Le premier est le projet ICS (Improve Cook Stoves) ou « cuisinière améliorée ». La cuisine au Bangladesh est réalisée le plus souvent sur des cuisinières dites « 3 pierres ». Ce sont des cuisinières fonctionnant avec du bois de chauffage, des résidus agricoles, des brindilles, des feuilles ou des bouses de vaches.  Ce type de combustion produit du CO2 et du CO en grande quantité. En plus de participer au réchauffement climatique cela augmente pour les familles le risque de développer des maladies respiratoires (asthme, bronchite chronique, cancer du poumon), des intoxications au monoxyde de carbone sont également possibles. Voilà pourquoi le SARPV a développé ces ICS. Ces « cuisinières améliorées » réduisent de 50% la consommation de combustible, de 95% la production de CO2 et de CO. La cuisson est plus rapide avec ce système. Ce projet participe à la réduction des maladies respiratoires, en particulier chez les femmes qui sont les premières concernées. Il permet de réduire la déforestation, les émissions de gaz à effet de serre et le temps passé à cuisiner. Un atelier de production a été construit à Chakaria et 72 500 familles soit environ 362 500 bénéficiaires ont pu être équipés. Hélas ce projet initialement soutenu par la Banque Mondiale est maintenant à l’arrêt faute de subvention.

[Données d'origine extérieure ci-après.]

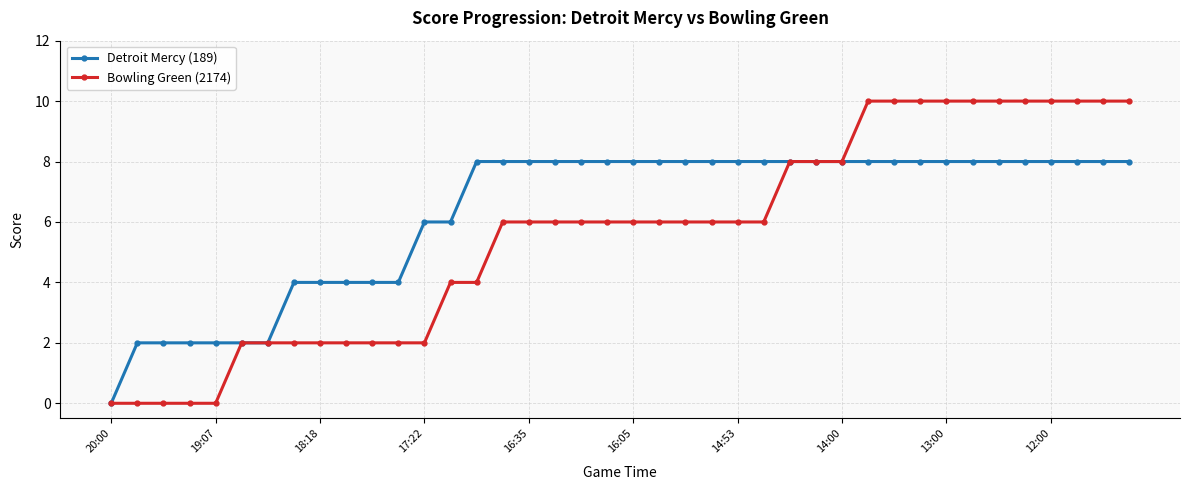

Count the Detroit Mercy (189) values in the range 4 to 8.

33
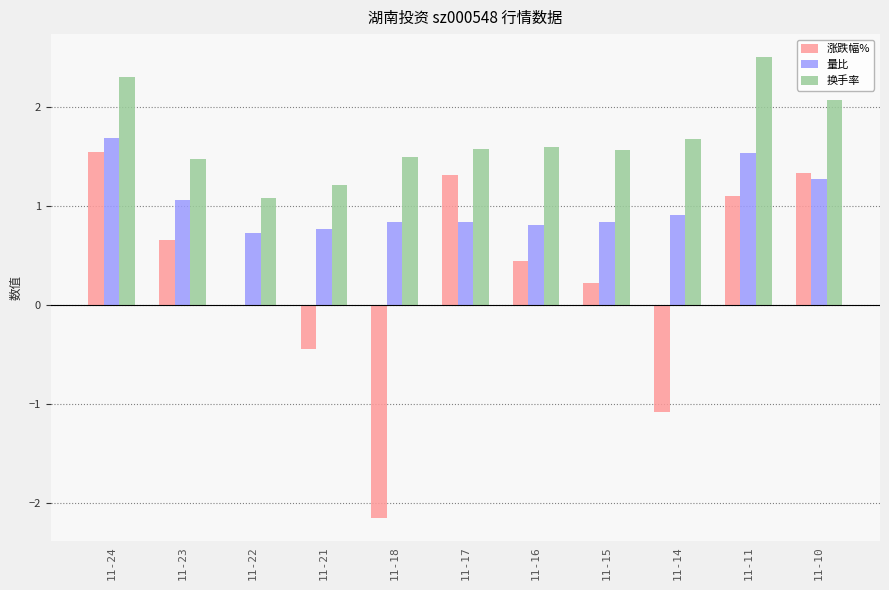

Which series changed the most between 11-18 and 11-10?

涨跌幅%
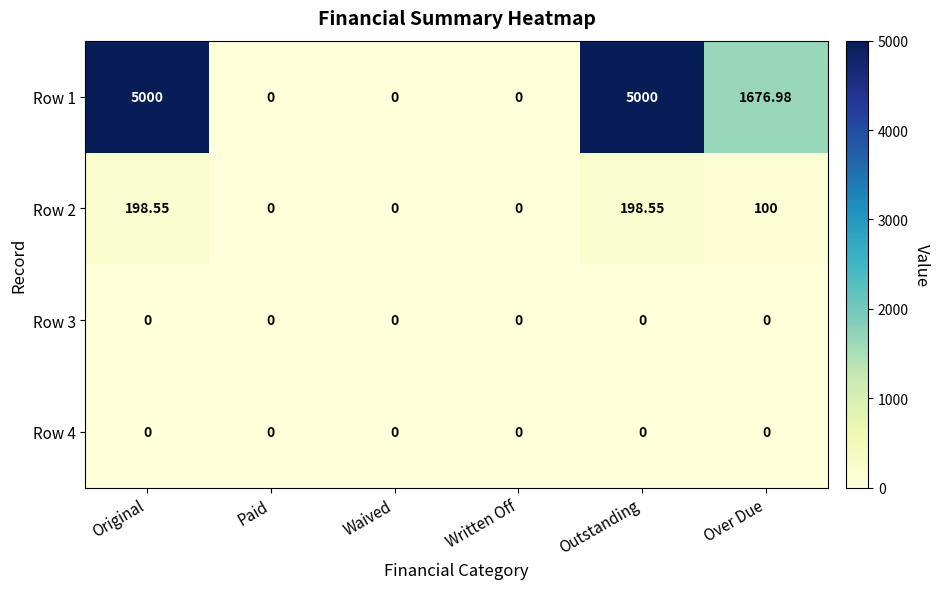

What is the greatest value displayed?

5000.0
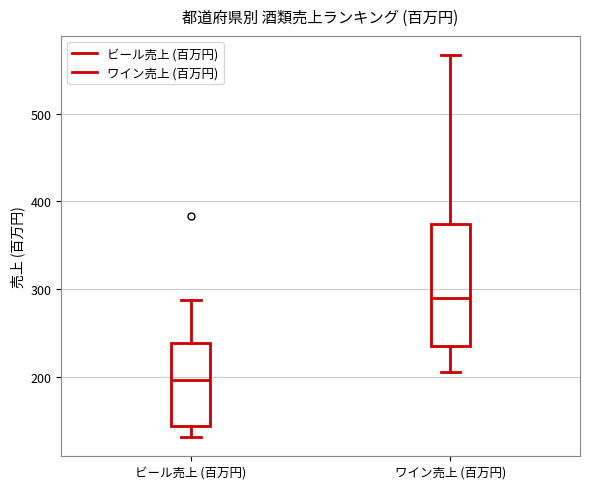

Comparing the boxes themselves (not the whiskers), which one is the tallest?

ワイン売上 (百万円)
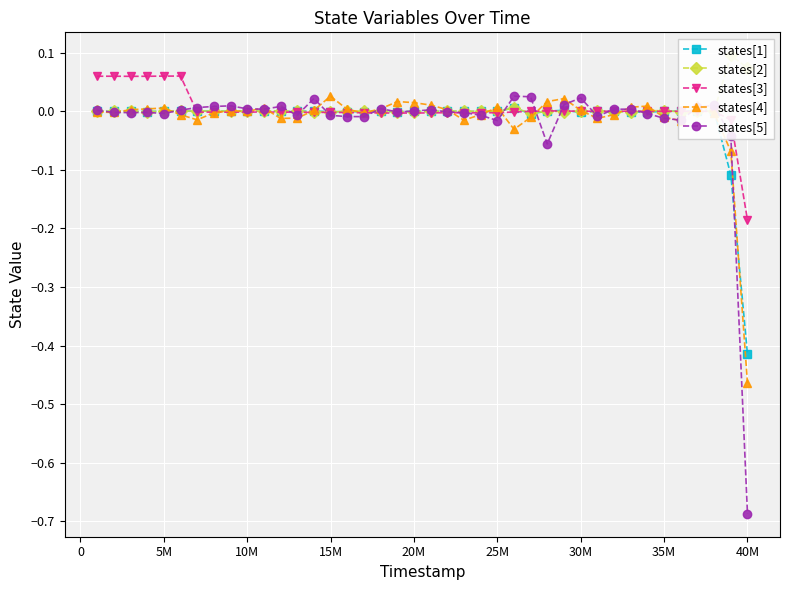

Count the number of data series in this chart.

5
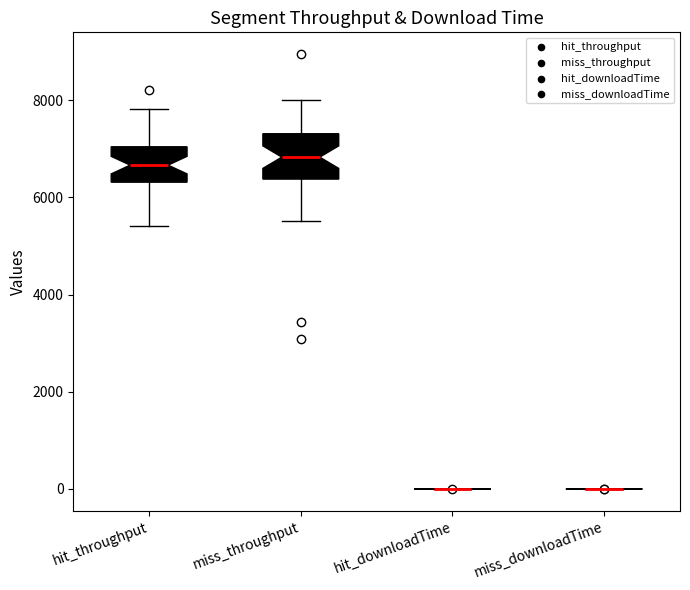

Reading left to right, transcribe this box plot: for each box, give where its median line is, the range the box spans, and where its two whiskers end, as read against the y-axis. The values are not printed on the chart, so give them approximately, as read against the axis.

hit_throughput: median 6600, box 6400 to 7000, whiskers 5400 to 7800
miss_throughput: median 6800, box 6400 to 7400, whiskers 5600 to 8000
hit_downloadTime: box collapsed to a line at 0, whiskers 0 to 0
miss_downloadTime: box collapsed to a line at 0, whiskers 0 to 0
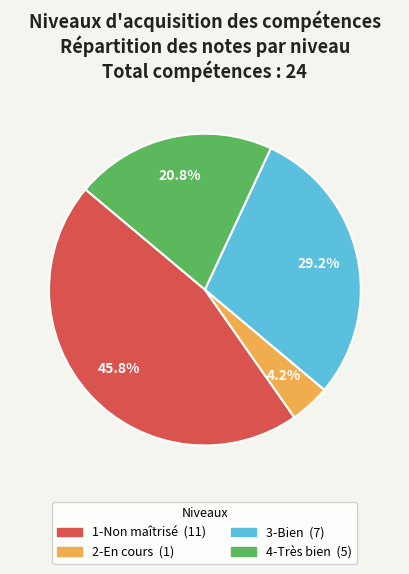

What percentage do 2-En cours and 4-Très bien together represent?

25.0%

Le projet « Biogaz » consiste à produire du biométhane par décomposition des bouses de vaches et des déjections de volailles. Il s’agit d’une simple cuve ou sont mélangés les excréments et de l’eau. La fermentation va produire ce biogaz qui est alors utilisé pour cuisiner. Le résidu de cette fermentation appelé le digestat sera lui utilisé comme engrais biologique, réduisant ainsi l’utilisation d’engrais chimiques. 106 fermes ont été équipées avec ce système dans la région de Cox’s Bazar et de Chittagong.

Le projet « Irrigation solaire ». L’irrigation des champs nécessite l’utilisation de pompes qui fonctionnent au diesel. Des pompes fonctionnant à l’aide de l’énergie solaire photovoltaïque sont proposées aux fermiers. Chacune permet d’irriguer 16 hectares. Pour l’instant 33 pompes ont été installées dans la région de Dinajpur.